Dee (Corryn Cummings) we meet as a middle aged woman, parent to the intense Corie (Michaela Slezak).  They don't seem to get along.

Credit: Ed Krieger
Act One for the most part consist's of Dee's story, of how as a Roman Catholic girl in the 1960s she got pregnant and the not-so-little Hell she went through as a result.  Betrayed by her parents, rejected by the biological father of her baby, enduring the scorn and pressure--and sometimes torture--leading up to abandoning her child.  In a series of letters to her daughter, left in a file made available when she comes of age, Dee pours out events.  In her own way a rebel, she adored living things--gardens, trees, fruit, flowers.  Her parents, hailing from (and feeling shame for) farm stock, did not understand.  Nor in the end did they seemingly realize they'd driven their child to salt her own garden.

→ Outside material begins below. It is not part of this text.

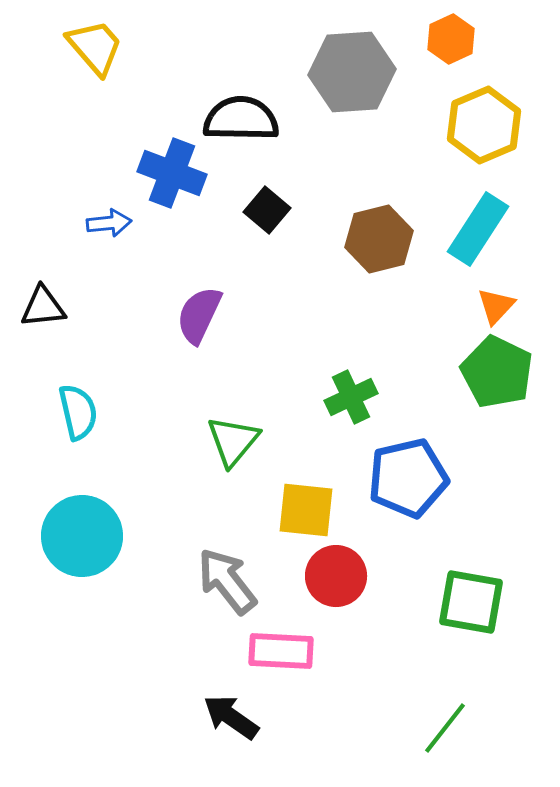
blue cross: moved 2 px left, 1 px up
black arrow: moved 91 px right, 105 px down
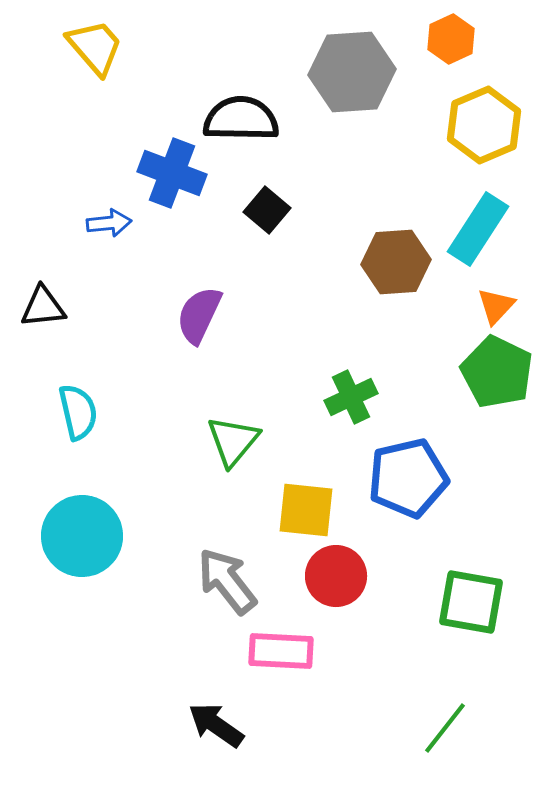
brown hexagon: moved 17 px right, 23 px down; rotated 10 degrees clockwise
black arrow: moved 15 px left, 8 px down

 Act Two--as you perhaps guessed, focuses on Corie, that little girl given up for her own good, in a deep wild hope she would be happy.  In fact, her story turns out even worse than Dee's.

Credit: Ed Krieger
Primly informed she was evil, Corie lost her first home because the man and woman who so wanted a child didn't want her.  The second fell away when she told a terrible truth (and of course was not believed).  Third because by then she was a problem child, with issues and rage to spare.  Little wonder she discovered and fell in love with METAL!  Or the letters from her birth mother left a nauseous feeling behind.

What follows, though, proves the very embodiment of the myth from which the story derives.  Because like Earth and Fire, Life and Death prove but two polarities which naturally coexist.  So Persephone/Corie and Demeter/Dee do in fact find a way to be part of each others' lives--almost against their will.  Because fundamentally they are two women against the rest of the world--embodies in the Chorus (Andrian Gonzalez and Amy Harmon) who between them bring the rest of this world to the stage.  Parents.  Lovers.  Teachers.  Homeless.  Crime victims.  The lot.  Honestly theirs are secondary, sometimes tertiary characters, so they remain almost cyphers on the page.  It is the cast and director who make most the most of most of them. But what we see on stage does become a re-enactment of myth.  Which makes it a ritual, which in turn theatre has always been.

It certainly was when plays based on this tale were first told and performed.

Lord of the Underworld’s Home for Unwed Mothers runs at 8:30pm Fridays and Saturdays, 3pm on Sundays through May 14, 2017 at the Skylight Theatre at 1816 1/2 N. Vermont Ave, LA, 90027.